Symptoms are the patient's complaints. They are highly subjective and amenable to suggestion and to alterations in the patient's mood and other mental processes.
Depersonalization
Feeling that one's body has changed shape or that specific organs have become elastic and are not under one's control. Usually coupled with "out of body" experiences. Common in a variety of mental health and physiological disorders: depression, anxiety, epilepsy, schizophrenia, and hypnagogic states. Often observed in adolescents. See: Derealization.
Derailment
A loosening of associations. A pattern of speech in which unrelated or loosely-related ideas are expressed hurriedly and forcefully, with frequent topical shifts and with no apparent internal logic or reason. See: incoherence.
Derealization
Feeling that one's immediate environment is unreal, dream-like, or somehow altered. See: Depersonalization.
Dereistic Thinking
Inability to incorporate reality-based facts and logical inference into one's thinking. Fantasy-based thoughts.
Disorientation
Not knowing what year, month, or day it is or not knowing one's location (country, state, city, street, or building one is in).
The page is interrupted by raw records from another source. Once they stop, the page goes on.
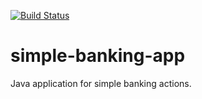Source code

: [![Build Status](http://ec2-18-118-151-145.us-east-2.compute.amazonaws.com/buildStatus/icon?job=simple-banking-app)](http://ec2-18-118-151-145.us-east-2.compute.amazonaws.com/job/simple-banking-app/)

# simple-banking-app
Java application for simple banking actions.
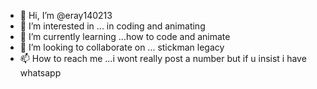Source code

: - 👋 Hi, I’m @eray140213
- 👀 I’m interested in ... in coding and animating 
- 🌱 I’m currently learning ...how to code and animate 
- 💞️ I’m looking to collaborate on ... stickman legacy
- 📫 How to reach me ...i wont really post a number but if u insist i have whatsapp 

<!---
eray140213/eray140213 is a ✨ special ✨ repository because its `README.md` (this file) appears on your GitHub profile.
You can click the Preview link to take a look at your changes.
--->
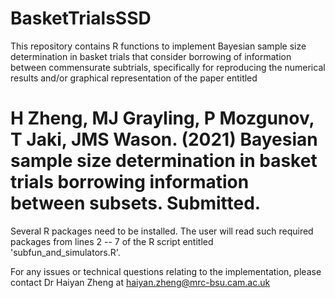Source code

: # BasketTrialsSSD
This repository contains R functions to implement Bayesian sample size determination in basket trials that consider borrowing of information between commensurate subtrials, specifically for reproducing the numerical results and/or graphical representation of the paper entitled
# H Zheng, MJ Grayling, P Mozgunov, T Jaki, JMS Wason. (2021) Bayesian sample size determination in basket trials borrowing information between subsets. Submitted.

Several R packages need to be installed. The user will read such required packages from lines 2 -- 7 of the R script entitled 'subfun_and_simulators.R'.

For any issues or technical questions relating to the implementation, please contact Dr Haiyan Zheng at haiyan.zheng@mrc-bsu.cam.ac.uk
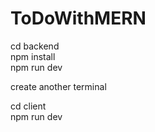 ﻿# ToDoWithMERN <br/>

cd backend <br/>
npm install <br/>
npm run dev <br/>

create another terminal <br/>

cd client <br/>
npm run dev <br/>

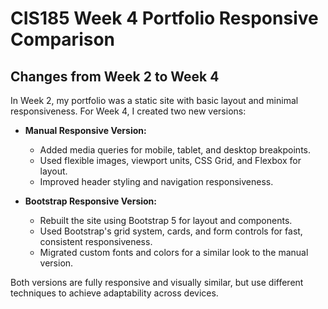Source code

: 
# CIS185 Week 4 Portfolio Responsive Comparison

## Changes from Week 2 to Week 4

In Week 2, my portfolio was a static site with basic layout and minimal responsiveness. For Week 4, I created two new versions:

- **Manual Responsive Version:**
	- Added media queries for mobile, tablet, and desktop breakpoints.
	- Used flexible images, viewport units, CSS Grid, and Flexbox for layout.
	- Improved header styling and navigation responsiveness.

- **Bootstrap Responsive Version:**
	- Rebuilt the site using Bootstrap 5 for layout and components.
	- Used Bootstrap's grid system, cards, and form controls for fast, consistent responsiveness.
	- Migrated custom fonts and colors for a similar look to the manual version.

Both versions are fully responsive and visually similar, but use different techniques to achieve adaptability across devices.



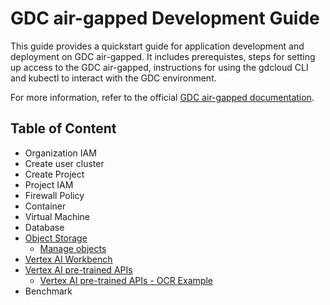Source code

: # GDC air-gapped Development Guide

This guide provides a quickstart guide for application development and deployment on GDC air-gapped. It includes prerequistes, steps for setting up access to the GDC air-gapped, instructions for using the gdcloud CLI and kubectl to interact with the GDC environment.

For more information, refer to the official [GDC air-gapped documentation](https://cloud.google.com/distributed-cloud/hosted/docs/latest/gdch/overview).

## Table of Content
- Organization IAM
- Create user cluster
- Create Project
- Project IAM
- Firewall Policy
- Container
- Virtual Machine
- Database
- [Object Storage](/docs/object-storage.md)
    - [Manage objects](/docs/manage-object.md) 
- [Vertex AI Workbench](/docs/vertex-ai-workbench.md)
- [Vertex AI pre-trained APIs](/docs/vertex-ai-pretained-api.md)
    - [Vertex AI pre-trained APIs - OCR Example](/docs/vertex-ai-pretained-ocr.md) 
- Benchmark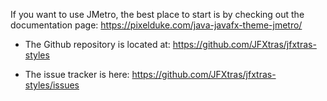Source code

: If you want to use JMetro, the best place to start is by checking out the documentation page: https://pixelduke.com/java-javafx-theme-jmetro/

- The Github repository is located at: https://github.com/JFXtras/jfxtras-styles  

- The issue tracker is here: https://github.com/JFXtras/jfxtras-styles/issues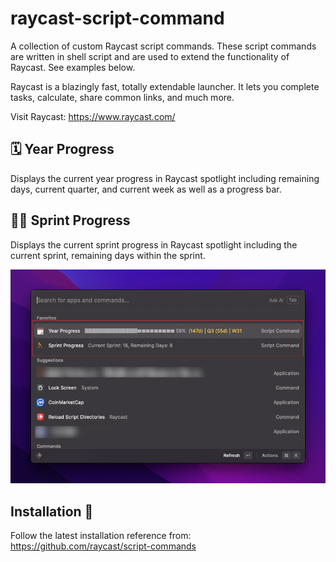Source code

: # raycast-script-command

A collection of custom Raycast script commands. These script commands are written in shell script and are used to extend the functionality of Raycast. See examples below.

Raycast is a blazingly fast, totally extendable launcher. It lets you complete tasks, calculate, share common links, and much more.

Visit Raycast: https://www.raycast.com/

## 🗓️ Year Progress

Displays the current year progress in Raycast spotlight including remaining days, current quarter, and current week as well as a progress bar.

## 🏃‍♂️ Sprint Progress

Displays the current sprint progress in Raycast spotlight including the current sprint, remaining days within the sprint.

![Alternative Text](/img/sc1.png)

## Installation 🔧

Follow the latest installation reference from: https://github.com/raycast/script-commands
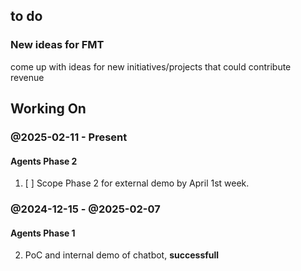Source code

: ## to do

### New ideas for FMT
come up with ideas for new initiatives/projects that could contribute revenue

## Working On


### @2025-02-11 - Present

#### Agents Phase 2
1. [ ] Scope Phase 2 for external demo by April 1st week.

### @2024-12-15 - @2025-02-07

#### Agents Phase 1
2. PoC and internal demo of chatbot, **successfull**
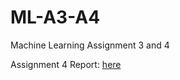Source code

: # ML-A3-A4
Machine Learning Assignment 3 and 4

Assignment 4 Report: [here](./km222ug_A4/report.pdf)
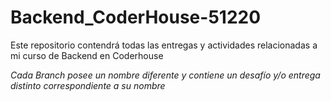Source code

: # Backend_CoderHouse-51220
Este repositorio contendrá todas las entregas y actividades relacionadas a mi curso de Backend en Coderhouse

*Cada Branch posee un nombre diferente y contiene un desafío y/o entrega distinto correspondiente a su nombre*
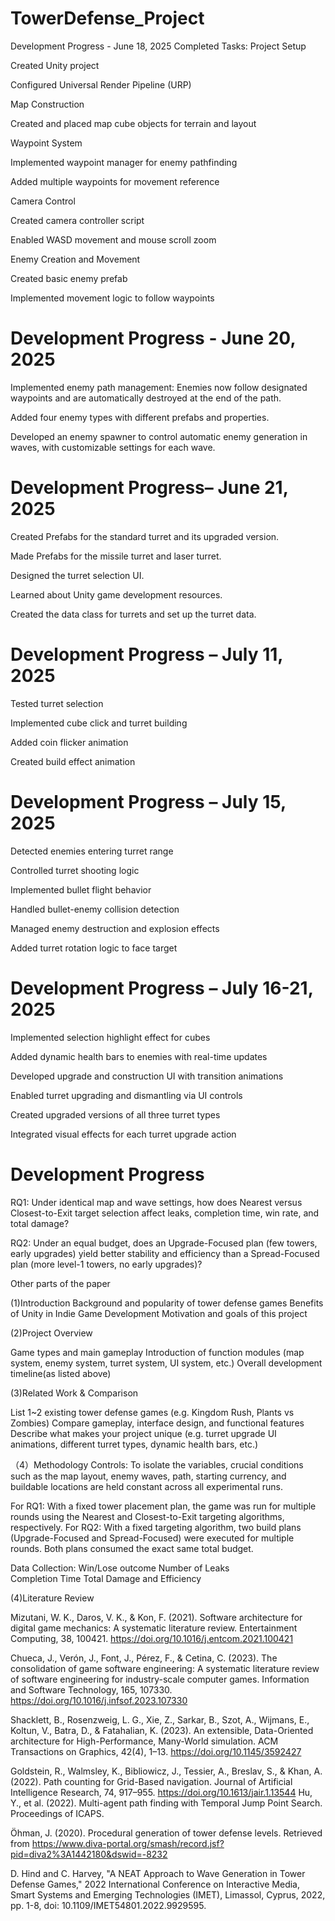 # TowerDefense_Project
Development Progress - June 18, 2025
Completed Tasks:
Project Setup

Created Unity project

Configured Universal Render Pipeline (URP)

Map Construction

Created and placed map cube objects for terrain and layout

Waypoint System

Implemented waypoint manager for enemy pathfinding

Added multiple waypoints for movement reference

Camera Control

Created camera controller script

Enabled WASD movement and mouse scroll zoom

Enemy Creation and Movement

Created basic enemy prefab

Implemented movement logic to follow waypoints



Development Progress - June 20, 2025
======================================

Implemented enemy path management: Enemies now follow designated waypoints and are automatically destroyed at the end of the path.

Added four enemy types with different prefabs and properties.

Developed an enemy spawner to control automatic enemy generation in waves, with customizable settings for each wave.


Development Progress– June 21, 2025
=======================================
Created Prefabs for the standard turret and its upgraded version.

Made Prefabs for the missile turret and laser turret.

Designed the turret selection UI.

Learned about Unity game development resources.

Created the data class for turrets and set up the turret data.


Development Progress – July 11, 2025
======================================

Tested turret selection

Implemented cube click and turret building

Added coin flicker animation

Created build effect animation

Development Progress – July 15, 2025
=====================================

Detected enemies entering turret range

Controlled turret shooting logic

Implemented bullet flight behavior

Handled bullet-enemy collision detection

Managed enemy destruction and explosion effects

Added turret rotation logic to face target

Development Progress – July 16-21, 2025
=========================================
Implemented selection highlight effect for cubes

Added dynamic health bars to enemies with real-time updates

Developed upgrade and construction UI with transition animations

Enabled turret upgrading and dismantling via UI controls

Created upgraded versions of all three turret types

Integrated visual effects for each turret upgrade action


Development Progress
========================================
RQ1: Under identical map and wave settings, how does Nearest versus Closest-to-Exit target selection affect leaks, completion time, win rate, and total damage?

RQ2: Under an equal budget, does an Upgrade-Focused plan (few towers, early upgrades) yield better stability and efficiency than a Spread-Focused plan (more level-1 towers, no early upgrades)?

Other parts of the paper

(1)Introduction
Background and popularity of tower defense games
Benefits of Unity in Indie Game Development
Motivation and goals of this project

(2)Project Overview

Game types and main gameplay
Introduction of function modules (map system, enemy system, turret system, UI system, etc.)
Overall development timeline(as listed above)


(3)Related Work & Comparison

List 1~2 existing tower defense games (e.g. Kingdom Rush, Plants vs Zombies)
Compare gameplay, interface design, and functional features
Describe what makes your project unique (e.g. turret upgrade UI animations, different turret types, dynamic health bars, etc.)

（4）Methodology
Controls: To isolate the variables, crucial conditions such as the map layout, enemy waves, path, starting currency, and buildable locations are held constant across all experimental runs.

For RQ1: With a fixed tower placement plan, the game was run for multiple rounds using the Nearest and Closest-to-Exit targeting algorithms, respectively.
For RQ2: With a fixed targeting algorithm, two build plans (Upgrade-Focused and Spread-Focused) were executed for multiple rounds. Both plans consumed the exact same total budget.

Data Collection:
  Win/Lose outcome
  Number of Leaks  
  Completion Time
  Total Damage and Efficiency
  
(4)Literature Review


Mizutani, W. K., Daros, V. K., & Kon, F. (2021). Software architecture for digital game mechanics: A systematic literature review. Entertainment Computing, 38, 100421. https://doi.org/10.1016/j.entcom.2021.100421

Chueca, J., Verón, J., Font, J., Pérez, F., & Cetina, C. (2023). The consolidation of game software engineering: A systematic literature review of software engineering for industry-scale computer games. Information and Software Technology, 165, 107330. https://doi.org/10.1016/j.infsof.2023.107330

Shacklett, B., Rosenzweig, L. G., Xie, Z., Sarkar, B., Szot, A., Wijmans, E., Koltun, V., Batra, D., & Fatahalian, K. (2023). An extensible, Data-Oriented architecture for High-Performance, Many-World simulation. ACM Transactions on Graphics, 42(4), 1–13. https://doi.org/10.1145/3592427

Goldstein, R., Walmsley, K., Bibliowicz, J., Tessier, A., Breslav, S., & Khan, A. (2022). Path counting for Grid-Based navigation. Journal of Artificial Intelligence Research, 74, 917–955. https://doi.org/10.1613/jair.1.13544
Hu, Y., et al. (2022). Multi-agent path finding with Temporal Jump Point Search. Proceedings of ICAPS.

Öhman, J. (2020). Procedural generation of tower defense levels. Retrieved from https://www.diva-portal.org/smash/record.jsf?pid=diva2%3A1442180&dswid=-8232

D. Hind and C. Harvey, "A NEAT Approach to Wave Generation in Tower Defense Games," 2022 International Conference on Interactive Media, Smart Systems and Emerging Technologies (IMET), Limassol, Cyprus, 2022, pp. 1-8, doi: 10.1109/IMET54801.2022.9929595.
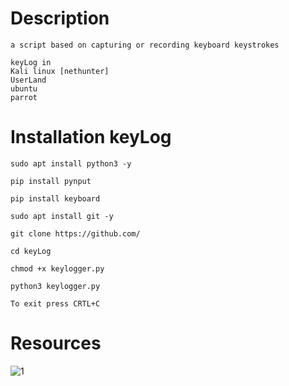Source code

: # Description
    a script based on capturing or recording keyboard keystrokes
    
    keyLog in
    Kali linux [nethunter]
    UserLand
    ubuntu
    parrot

# Installation keyLog
    sudo apt install python3 -y

    pip install pynput
    
    pip install keyboard
    
    sudo apt install git -y
    
    git clone https://github.com/ 
    
    cd keyLog
    
    chmod +x keylogger.py
    
    python3 keylogger.py
`To exit press CRTL+C `

# Resources
![1](https://user-images.githubusercontent.com/46208706/69989984-70876880-150a-11ea-96ef-efe7a91f54f0.jpg)
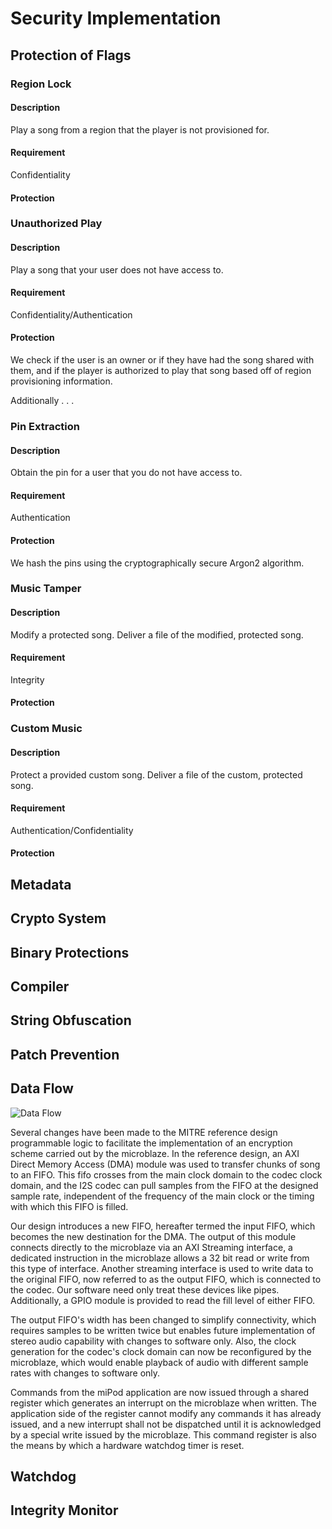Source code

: # Security Implementation
## Protection of Flags
### Region Lock
#### Description
Play a song from a region that the player is not provisioned for.

#### Requirement
Confidentiality

#### Protection


### Unauthorized Play
#### Description
Play a song that your user does not have access to.

#### Requirement
Confidentiality/Authentication

#### Protection
We check if the user is an owner or if they have had the song shared with them, and if the player is authorized to play that song based off of region provisioning information.

Additionally . . . 


### Pin Extraction
#### Description
Obtain the pin for a user that you do not have access to.

#### Requirement
Authentication

#### Protection
We hash the pins using the cryptographically secure Argon2 algorithm.


### Music Tamper
#### Description
Modify a protected song. Deliver a file of the modified, protected song.

#### Requirement
Integrity

#### Protection


### Custom Music
#### Description
Protect a provided custom song. Deliver a file of the custom, protected song.

#### Requirement
Authentication/Confidentiality

#### Protection


## Metadata

## Crypto System

## Binary Protections


## Compiler


## String Obfuscation

## Patch Prevention

## Data Flow

![Data Flow](/data-flow.png)

Several changes have been made to the MITRE reference design programmable logic to facilitate the implementation of an encryption scheme carried out by the microblaze. In the reference design, an AXI Direct Memory Access (DMA) module was used to transfer chunks of song to an FIFO. This fifo crosses from the main clock domain to the codec clock domain, and the I2S codec can pull samples from the FIFO at the designed sample rate, independent of the frequency of the main clock or the timing with which this FIFO is filled.

Our design introduces a new FIFO, hereafter termed the input FIFO, which becomes the new destination for the DMA. The output of this module connects directly to the microblaze via an AXI Streaming interface, a dedicated instruction in the microblaze allows a 32 bit read or write from this type of interface. Another streaming interface is used to write data to the original FIFO, now referred to as the output FIFO, which is connected to the codec. Our software need only treat these devices like pipes. Additionally, a GPIO module is provided to read the fill level of either FIFO.
	
The output FIFO's width has been changed to simplify connectivity, which requires samples to be written twice but enables future implementation of stereo audio capability with changes to software only. Also, the clock generation for the codec's clock domain can now be reconfigured by the microblaze, which would enable playback of audio with different sample rates with changes to software only.
	
Commands from the miPod application are now issued through a shared register which generates an interrupt on the microblaze when written. The application side of the register cannot modify any commands it has already issued, and a new interrupt shall not be dispatched until it is acknowledged by a special write issued by the microblaze. This command register is also the means by which a hardware watchdog timer is reset.

## Watchdog

## Integrity Monitor

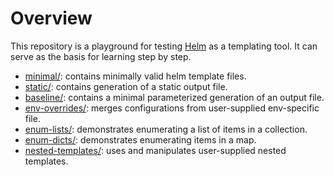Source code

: # Overview

This repository is a playground for testing [Helm](https://helm.sh) as a templating tool.
It can serve as the basis for learning step by step.

- [minimal/](minimal/README.md): contains minimally valid helm template files.
- [static/](static/README.md): contains generation of a static output file.
- [baseline/](baseline/README.md): contains a minimal parameterized generation of an output file.
- [env-overrides/](env-overrides/README.md): merges configurations from user-supplied env-specific file.
- [enum-lists/](enum-lists/README.md): demonstrates enumerating a list of items in a collection.
- [enum-dicts/](enum-dicts/README.md): demonstrates enumerating items in a map.
- [nested-templates/](nested-templates/README.md): uses and manipulates user-supplied nested templates.
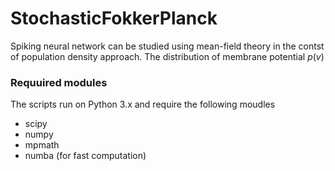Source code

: # StochasticFokkerPlanck
Spiking neural network can be studied using mean-field theory in the contst of population density approach.
The distribution of membrane potential $p(v)$ 

### Requuired modules
The scripts run on  Python 3.x and require the following moudles
* scipy 
* numpy
* mpmath
* numba (for fast computation)
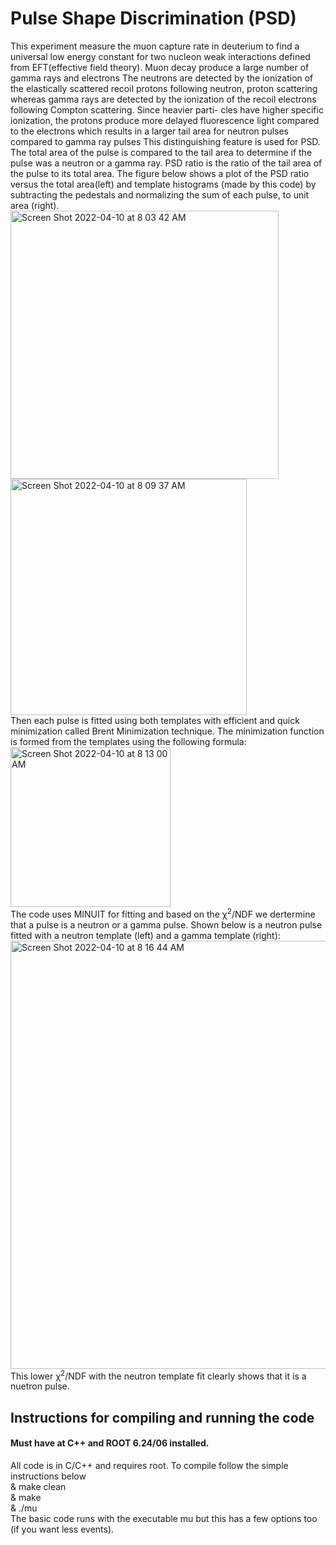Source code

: # Pulse Shape Discrimination (PSD)
This experiment measure the muon capture rate in deuterium to find a universal low energy constant for two nucleon weak interactions 
defined from EFT(effective field theory). Muon decay produce a large number of gamma rays and electrons The neutrons are detected by the 
ionization of the elastically scattered recoil protons following neutron, proton scattering whereas gamma rays are detected by the ionization 
of the recoil electrons following Compton scattering. Since heavier parti- cles have higher specific ionization, the protons produce more 
delayed fluorescence light compared to the electrons which results in a larger tail area for neutron pulses compared to gamma ray pulses This 
distinguishing feature is used for PSD.
The total area of the pulse is compared to the tail area to determine if the pulse was a neutron or a gamma ray. PSD ratio is the ratio of the 
tail area of the pulse to its total area. The figure below shows a plot of the PSD ratio versus the total area(left) and 
template histograms (made by this code) by subtracting the pedestals and normalizing the sum of each pulse, to unit area (right). </br>
<img width="429" alt="Screen Shot 2022-04-10 at 8 03 42 AM" src="https://user-images.githubusercontent.com/27436642/162617159-3d391da6-f693-4148-8beb-ce452e525246.png">
<img width="378" alt="Screen Shot 2022-04-10 at 8 09 37 AM" src="https://user-images.githubusercontent.com/27436642/162617359-bd589d76-e54f-4592-bf9f-7f74531f290d.png"></br>
Then each pulse is fitted using both templates with efficient and quick minimization called Brent Minimization technique. The minimization function 
is formed from the templates using the following formula:</br>
<img width="256" alt="Screen Shot 2022-04-10 at 8 13 00 AM" src="https://user-images.githubusercontent.com/27436642/162617475-b6427f91-f890-4275-9a90-743f820df263.png"></br>
The code uses MINUIT for fitting and based on the &chi;<sup>2</sup>/NDF we dertermine that a pulse is a neutron or a gamma pulse. 
Shown below is a neutron pulse fitted with a neutron template (left) and a gamma template (right):</br>
<img width="685" alt="Screen Shot 2022-04-10 at 8 16 44 AM" src="https://user-images.githubusercontent.com/27436642/162617636-26e03430-858d-42c9-a262-a676366c8931.png"></br>
This lower &chi;<sup>2</sup>/NDF with the neutron template fit clearly shows that it is a nuetron pulse.
## Instructions for compiling and running the code
#### Must have at C++ and ROOT 6.24/06  installed.
All code is in C/C++ and requires root. To compile follow the simple instructions below</br>
& make clean</br>
& make</br>
& ./mu </br>
The basic code runs with the executable mu but this has a few options too (if you want less events).
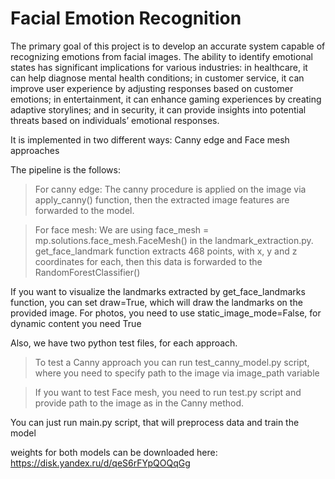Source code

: # Facial Emotion Recognition 

The primary goal of this project is to develop an accurate system capable of recognizing emotions from facial images. The
ability to identify emotional states has significant implications for various industries: in healthcare, it can help diagnose mental
health conditions; in customer service, it can improve user experience by adjusting responses based on customer emotions; in
entertainment, it can enhance gaming experiences by creating adaptive storylines; and in security, it can provide insights into
potential threats based on individuals’ emotional responses.

It is implemented in two different ways: Canny edge and Face mesh approaches

The pipeline is the follows:

> For canny edge: The canny procedure is applied on the image via apply_canny() function, then the extracted image features are forwarded to the model.

> For face mesh: We are using face_mesh = mp.solutions.face_mesh.FaceMesh() in the landmark_extraction.py. get_face_landmark function extracts 468 points, with x, y and z coordinates for each, then this data is forwarded to the RandomForestClassifier()

If you want to visualize the landmarks extracted by get_face_landmarks function, you can set draw=True, which will draw
the landmarks on the provided image. For photos, you need to use static_image_mode=False, for dynamic content you need True


Also, we have two python test files, for each approach. 

> To test a Canny approach you can run test_canny_model.py script, where you need to specify path to the image via image_path variable
 
> If you want to test Face mesh, you need to run test.py script and provide path to the image as in the Canny method.

You can just run main.py script, that will preprocess data and train the model

weights for both models can be downloaded here: https://disk.yandex.ru/d/qeS6rFYpQOQqGg
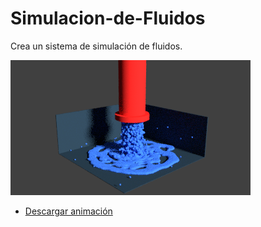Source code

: # Simulacion-de-Fluidos
Crea un sistema de simulación de fluidos.

![Fluidos](https://github.com/AlfredoCU/Simulacion-de-Fluidos/blob/master/Img/0075.png)
- [Descargar animación](https://drive.google.com/open?id=1iKms1FKQdMX_j6xXbl2g4xpYLXq63H7a)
Also: not knowing who one is, one's identity. One of the signs of delirium.
Echolalia
Imitation by way of exactly repeating another person's speech. Involuntary, semiautomatic, uncontrollable, and repeated imitation of the speech of others. Observed in organic mental disorders, pervasive developmental disorders, psychosis, and catatonia. See: Echopraxia.
Echopraxia
Imitation by way or exactly repeating another person's movements. Involuntary, semiautomatic, uncontrollable, and repeated imitation of the movements of others. Observed in organic mental disorders, pervasive developmental disorders, psychosis, and catatonia. See: Echolalia.